> **Written problem**: Copy word for word the stretch of the agent changelog from "- Added a Together" through "tracing) more uniform.".

Justin Barry - ML Scientist

What changed
- Added a new provider adapter that talks to models through a Chat Completions-style API.
- Added a Together adapter so the agent can run inference and fine-tuning workflows on Together-hosted models.
Why it changed
- V1's provider wiring made it harder to standardize message formatting, tool-call handling, and multi-turn behavior across models.
- Moving to a single "Chat Completions" abstraction makes the rest of the agent loop (tools, reflection, parsing, tracing) more uniform.

What changed
- Introduced tool_protocol=json: instead of relying on native function/tool calling, the model outputs explicit JSON describing the tool call.
- Kept tool_protocol=native as an option, but added the JSON mode as a first-class protocol.

> **Listed entries**:
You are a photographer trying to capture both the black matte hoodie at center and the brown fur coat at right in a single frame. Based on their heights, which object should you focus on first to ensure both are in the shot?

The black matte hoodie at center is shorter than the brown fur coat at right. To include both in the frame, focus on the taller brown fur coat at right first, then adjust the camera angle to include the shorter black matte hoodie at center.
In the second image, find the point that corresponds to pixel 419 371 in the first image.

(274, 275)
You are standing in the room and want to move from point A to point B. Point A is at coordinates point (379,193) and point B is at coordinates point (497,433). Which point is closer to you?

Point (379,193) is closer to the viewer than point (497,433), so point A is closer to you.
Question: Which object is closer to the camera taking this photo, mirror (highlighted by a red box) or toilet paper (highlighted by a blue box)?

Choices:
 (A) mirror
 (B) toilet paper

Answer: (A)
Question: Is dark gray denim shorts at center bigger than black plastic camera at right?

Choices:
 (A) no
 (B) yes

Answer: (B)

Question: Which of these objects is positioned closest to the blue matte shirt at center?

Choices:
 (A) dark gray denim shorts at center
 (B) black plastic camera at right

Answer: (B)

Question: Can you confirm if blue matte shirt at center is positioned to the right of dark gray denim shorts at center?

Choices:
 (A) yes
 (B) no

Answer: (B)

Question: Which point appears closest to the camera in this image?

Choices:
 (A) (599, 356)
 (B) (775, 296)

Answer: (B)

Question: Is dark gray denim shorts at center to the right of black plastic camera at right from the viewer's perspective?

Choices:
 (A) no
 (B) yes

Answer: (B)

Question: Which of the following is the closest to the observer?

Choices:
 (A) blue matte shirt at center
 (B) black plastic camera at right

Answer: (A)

> **Reply**:
- Added a Together adapter so the agent can run inference and fine-tuning workflows on Together-hosted models.
Why it changed
- V1's provider wiring made it harder to standardize message formatting, tool-call handling, and multi-turn behavior across models.
- Moving to a single "Chat Completions" abstraction makes the rest of the agent loop (tools, reflection, parsing, tracing) more uniform.